- **Texte du document**:

1730 Jean Maritz Berthoud SE + MR : 2 nouvelles cl. (tjrs existantes)
1765 Simon Gillot + Gaspard Deonna Breuvannes (F) + Genève SE : Refonte d’une petite cl. (tjrs existante)
1838 François Humbert Morteau (F) SE : Refonte du bourdon (existant) et de la petite cl. (refusée)

1893, les cloches changent de voix

En 1893, on constate que les cloches sont mal fixées à leurs jougs et que deux des battants frappent de manière défectueuse. En plus de ces réparations à effectuer, un groupe de citoyens  suggère de faire venir Auguste Thybaud et le questionner sur la faisabilité d’un accordage. Car effectivement les cloches de l’église Saint-Etienne sonnent faux ! Le célèbre « accordeur de cloches  » vaudois, dont le plus gros contrat sera l’harmonisation des sonneries lausannoises en 1898, répond qu’accorder la sonnerie de Moudon n’est pas chose trop ardue : premièrement les cloches sont déjà dépendues, ce qui va réduire les frais… et puis ici, nul besoin de procéder à des échanges entre clochers de la région (procédé auquel Thybaud a souvent recours) ou encore de couler des cloches neuves. Il suffit de buriner les cloches existantes pour obtenir un motif classique de type Westminster.

- **Images de documents avec leur code source**:
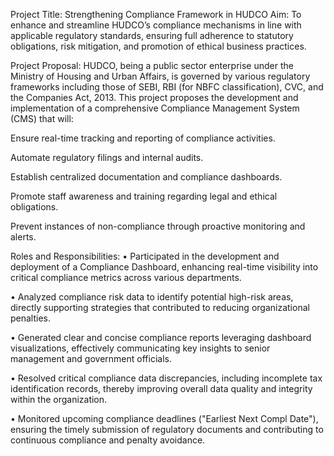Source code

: Project Title:
Strengthening Compliance Framework in HUDCO
Aim:
To enhance and streamline HUDCO’s compliance mechanisms in line with applicable regulatory standards, ensuring full adherence to statutory obligations, risk mitigation, and promotion of ethical business practices.

Project Proposal:
HUDCO, being a public sector enterprise under the Ministry of Housing and Urban Affairs, is governed by various regulatory frameworks including those of SEBI, RBI (for NBFC classification), CVC, and the Companies Act, 2013. This project proposes the development and implementation of a comprehensive Compliance Management System (CMS) that will:

Ensure real-time tracking and reporting of compliance activities.

Automate regulatory filings and internal audits.

Establish centralized documentation and compliance dashboards.

Promote staff awareness and training regarding legal and ethical obligations.

Prevent instances of non-compliance through proactive monitoring and alerts.

Roles and Responsibilities:
•	Participated in the development and deployment of a Compliance Dashboard, enhancing real-time visibility into critical compliance metrics across various departments.

•	Analyzed compliance risk data to identify potential high-risk areas, directly supporting strategies that contributed to reducing organizational penalties.

•	Generated clear and concise compliance reports leveraging dashboard visualizations, effectively communicating key insights to senior management and government officials.

•	Resolved critical compliance data discrepancies, including incomplete tax identification records, thereby improving overall data quality and integrity within the organization.

•	Monitored upcoming compliance deadlines ("Earliest Next Compl Date"), ensuring the timely submission of regulatory documents and contributing to continuous compliance and penalty avoidance.
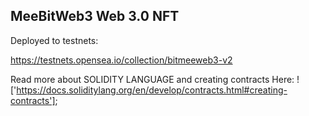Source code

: ## MeeBitWeb3 Web 3.0 NFT

Deployed to testnets:

https://testnets.opensea.io/collection/bitmeeweb3-v2

Read more about SOLIDITY LANGUAGE and creating contracts Here:
!['https://docs.soliditylang.org/en/develop/contracts.html#creating-contracts'];
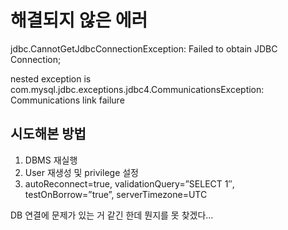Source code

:# 해결되지 않은 에러
jdbc.CannotGetJdbcConnectionException: Failed to obtain JDBC Connection; 

nested exception is com.mysql.jdbc.exceptions.jdbc4.CommunicationsException: Communications link failure

## 시도해본 방법
1. DBMS 재실행
2. User 재생성 및 privilege 설정
3. autoReconnect=true, validationQuery=”SELECT 1″, testOnBorrow=”true”, serverTimezone=UTC

DB 연결에 문제가 있는 거 같긴 한데 뭔지를 못 찾겠다...
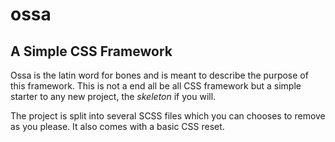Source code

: # ossa
## A Simple CSS Framework

Ossa is the latin word for bones and is meant to describe the purpose of this framework.
This is not a end all be all CSS framework but a simple starter to any new project, the _skeleton_ if you will.

The project is split into several SCSS files which you can chooses to remove as you please.
It also comes with a basic CSS reset.
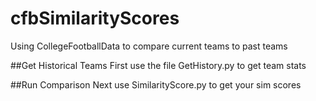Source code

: # cfbSimilarityScores
Using CollegeFootballData to compare current teams to past teams 

##Get Historical Teams
First use the file GetHistory.py to get team stats

##Run Comparison
Next use SimilarityScore.py to get your sim scores
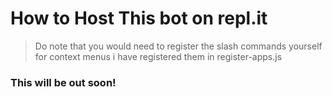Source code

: # How to Host This bot on repl.it<Br>
 >Do note that you would need to register the slash commands yourself for context menus i have registered them in register-apps.js
### This will be out soon!
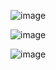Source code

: ![image](https://github.com/user-attachments/assets/944d09a5-8d55-44d9-b487-50908c926308)

![image](https://github.com/user-attachments/assets/6f7ff588-1276-47c3-af63-afecdd78be52)

![image](https://github.com/user-attachments/assets/c523a5a6-f832-4b43-97d4-13cac31e2ef9)
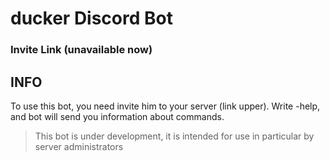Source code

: # ducker Discord Bot
### Invite Link (unavailable now)
## INFO
 To use this bot, you need invite him to your server (link upper). Write -help, and bot will send you information about commands.
> This bot is under development, it is intended for use in particular by server administrators

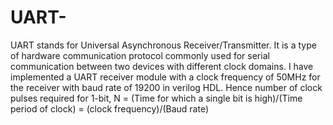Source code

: # UART-
UART stands for Universal Asynchronous Receiver/Transmitter. It is a type of hardware communication protocol commonly used for serial communication between two devices with different clock domains.
I have implemented a UART receiver module with a clock frequency of 50MHz for the receiver with  baud rate of 19200 in verilog HDL.
Hence number of clock pulses required for 1-bit, N = (Time for which a single bit is high)/(Time period of clock)
                                                = (clock frequency)/(Baud rate)
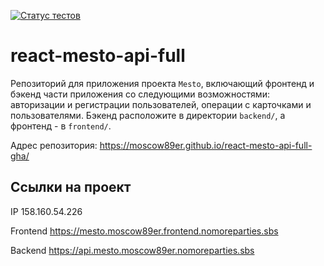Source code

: [![Статус тестов](../../actions/workflows/tests.yml/badge.svg)](../../actions/workflows/tests.yml)

# react-mesto-api-full
Репозиторий для приложения проекта `Mesto`, включающий фронтенд и бэкенд части приложения со следующими возможностями: авторизации и регистрации пользователей, операции с карточками и пользователями. Бэкенд расположите в директории `backend/`, а фронтенд - в `frontend/`.

Адрес репозитория: https://moscow89er.github.io/react-mesto-api-full-gha/

## Ссылки на проект

IP 158.160.54.226

Frontend https://mesto.moscow89er.frontend.nomoreparties.sbs

Backend https://api.mesto.moscow89er.nomoreparties.sbs

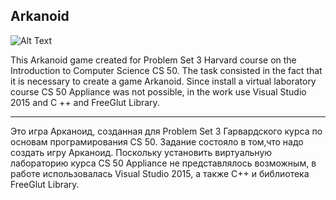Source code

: ## Arkanoid

![Alt Text](https://github.com/Liza-S/Arkanoid-Breakout/blob/master/ScreenShot/Game.gif)

This Arkanoid game created for Problem Set 3 Harvard course on the Introduction to Computer Science CS 50. The task consisted in the fact that it is necessary to create a game Arkanoid. Since install a virtual laboratory course CS 50 Appliance was not possible, in the work use Visual Studio 2015 and C ++ and FreeGlut Library.

-------------------------------------------------------------------------------

Это игра Арканоид, созданная для Problem Set 3 Гарвардского курса по основам програмирования CS 50. Задание состояло в том,что надо создать игру Арканоид. Поскольку установить виртуальную лабораторию курса CS 50 Appliance не представлялось возможным, в работе использовалась Visual Studio 2015, а также С++ и библиотека FreeGlut Library.
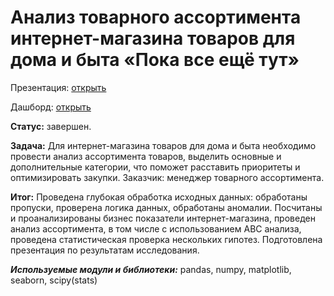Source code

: # Анализ товарного ассортимента интернет-магазина товаров для дома и быта «Пока все ещё тут»

Презентация: [открыть](presentation_ecom.pdf)

Дашборд: [открыть](https://public.tableau.com/app/profile/artem.lamzin/viz/Dailyrevenueandordersdashboard/Dashboard1)

**Статус:** завершен. 

**Задача:** Для интернет-магазина товаров для дома и быта необходимо провести анализ ассортимента товаров, выделить основные и дополнительные категории, что поможет расставить приоритеты и оптимизировать закупки. Заказчик: менеджер товарного ассортимента.

**Итог:**  Проведена глубокая обработка исходных данных: обработаны пропуски, проверена логика данных, обработаны аномалии. Посчитаны и проанализированы бизнес показатели интернет-магазина, проведен анализ ассортимента, в том числе с использованием ABC анализа, проведена статистическая проверка нескольких гипотез. Подготовлена презентация по результатам исследования.

***Используемые модули и библиотеки:*** pandas, numpy, matplotlib, seaborn, scipy(stats)
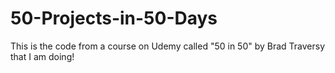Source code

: # 50-Projects-in-50-Days

This is the code from a course on Udemy called "50 in 50" by Brad Traversy that I am doing!
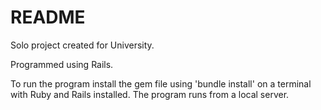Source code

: # README

Solo project created for University.

Programmed using Rails.

To run the program install the gem file using 'bundle install' on a terminal with Ruby and Rails installed. The program runs from a local server.
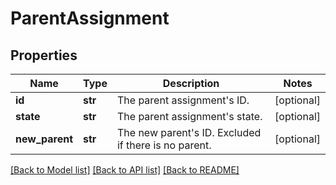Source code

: # ParentAssignment

## Properties
Name | Type | Description | Notes
------------ | ------------- | ------------- | -------------
**id** | **str** | The parent assignment&#39;s ID. | [optional] 
**state** | **str** | The parent assignment&#39;s state. | [optional] 
**new_parent** | **str** | The new parent&#39;s ID. Excluded if there is no parent. | [optional] 

[[Back to Model list]](../README.md#documentation-for-models) [[Back to API list]](../README.md#documentation-for-api-endpoints) [[Back to README]](../README.md)


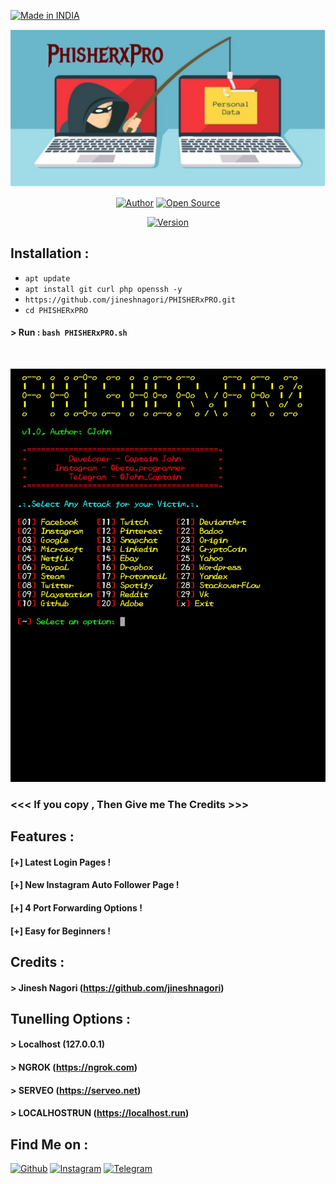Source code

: <p align="left">
<a href="#"><img title="Made in INDIA" src="https://img.shields.io/badge/MADE%20IN-INDIA-green?colorA=%23ff0000&colorB=%23017e40&style=for-the-badge"></a>
</p>
<p align="center">
<a href="#"><img title="PHISHERxPRO" src="img/PxP_banner.jpg"></a>
</p>
<p align="center">
<a href="https://github.com/jineshnagori"><img title="Author" src="https://img.shields.io/badge/Author-Captain--John-red.svg?style=for-the-badge&logo=github"></a>
<a href="#"><img title="Open Source" src="https://img.shields.io/badge/Open%20Source-%E2%9D%A4-green?style=for-the-badge"></a>
</p>
<p align="center">
<a href="#"><img title="Version" src="https://img.shields.io/badge/Version-1.0-green.svg?style=flat-square"></a>

## Installation :

* `apt update`
* `apt install git curl php openssh -y`
* `https://github.com/jineshnagori/PHISHERxPRO.git`
* `cd PHISHERxPRO`
#### > Run : `bash PHISHERxPRO.sh`

<br>
<p align="center">
<img src="img/ss1.jpg"/>
</p>

### <<< If you copy , Then Give me The Credits >>>

## Features :
#### [+] Latest Login Pages !
#### [+] New Instagram Auto Follower Page !
#### [+] 4 Port Forwarding Options !
#### [+] Easy for Beginners !

## Credits :
#### > Jinesh Nagori (https://github.com/jineshnagori)

## Tunelling Options :
#### > Localhost (127.0.0.1)
#### > NGROK (https://ngrok.com)
#### > SERVEO (https://serveo.net)
#### > LOCALHOSTRUN (https://localhost.run)

## Find Me on :
[![Github](https://img.shields.io/badge/Github-Captain--John-green?style=for-the-badge&logo=github)](https://github.com/jineshnagori)
[![Instagram](https://img.shields.io/badge/IG-%40beta.programmer-red?style=for-the-badge&logo=instagram)](https://www.instagram.com/beta.programmer)
[![Telegram](https://img.shields.io/badge/Chat-Telegram-blue?style=for-the-badge&logo=telegram)](https://t.me/Captain_John)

- **Travail demandé**: Recopiez le passage du texte sur les cloches de Moudon allant de « En 1893, on » jusqu'à « de type Westminster. » inclus, en remplaçant « battants » par « marteaux ».

- **Solution détaillée**:
En 1893, on constate que les cloches sont mal fixées à leurs jougs et que deux des marteaux frappent de manière défectueuse. En plus de ces réparations à effectuer, un groupe de citoyens  suggère de faire venir Auguste Thybaud et le questionner sur la faisabilité d’un accordage. Car effectivement les cloches de l’église Saint-Etienne sonnent faux ! Le célèbre « accordeur de cloches  » vaudois, dont le plus gros contrat sera l’harmonisation des sonneries lausannoises en 1898, répond qu’accorder la sonnerie de Moudon n’est pas chose trop ardue : premièrement les cloches sont déjà dépendues, ce qui va réduire les frais… et puis ici, nul besoin de procéder à des échanges entre clochers de la région (procédé auquel Thybaud a souvent recours) ou encore de couler des cloches neuves. Il suffit de buriner les cloches existantes pour obtenir un motif classique de type Westminster.